** SOURCE TEXT **
+===+
As a rule (and festival programmers repeat this to me), 12-60 minute is a no man's land for festival entry and for viability on streaming platforms (for original content). Under ten minutes is the new guideline for shorts, even. That article mentions a few medium-length projects that got into a few unnamed festivals... and yet you have hundreds of traditional format shorts (and features) getting into A-list festivals every year. So the article is at best pointing out the exceptions that prove the rule, and at worst being provocative and misleading.

As Sandy McKendrick wrote, ""Student films come in three sizes, too long, much too long, and very much too long." Even if we consider ourselves above student films (I don't), it's true for festival entries, too. Your job, if you want to secure financing, is to leave people wanting to see more. In which case, nothing is worse than something that's too long.

....except something that's not long enough to get the point across in the first place.
+===+
** PROVIDED DATA **
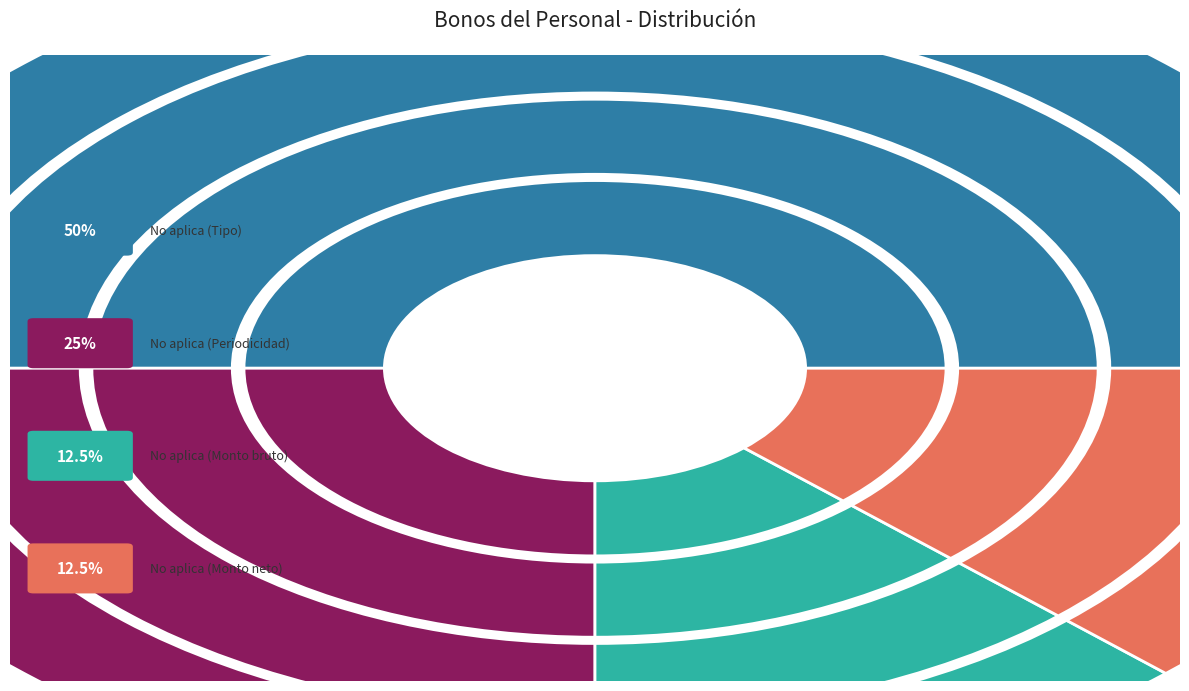

Rank the categories by value from highest to lowest.

No aplica (Tipo), No aplica (Periodicidad), No aplica (Monto bruto), No aplica (Monto neto)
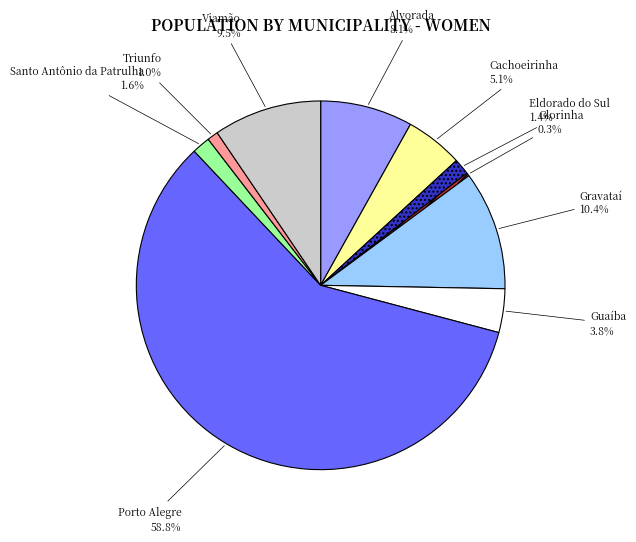

Does any single category account for the majority?

Yes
+===+
Set down the part of the film-length passage that falls between "As Sandy McKendrick" and "the first place.", inclusive.

** ANSWER SPACE **
As Sandy McKendrick wrote, ""Student films come in three sizes, too long, much too long, and very much too long." Even if we consider ourselves above student films (I don't), it's true for festival entries, too. Your job, if you want to secure financing, is to leave people wanting to see more. In which case, nothing is worse than something that's too long.

....except something that's not long enough to get the point across in the first place.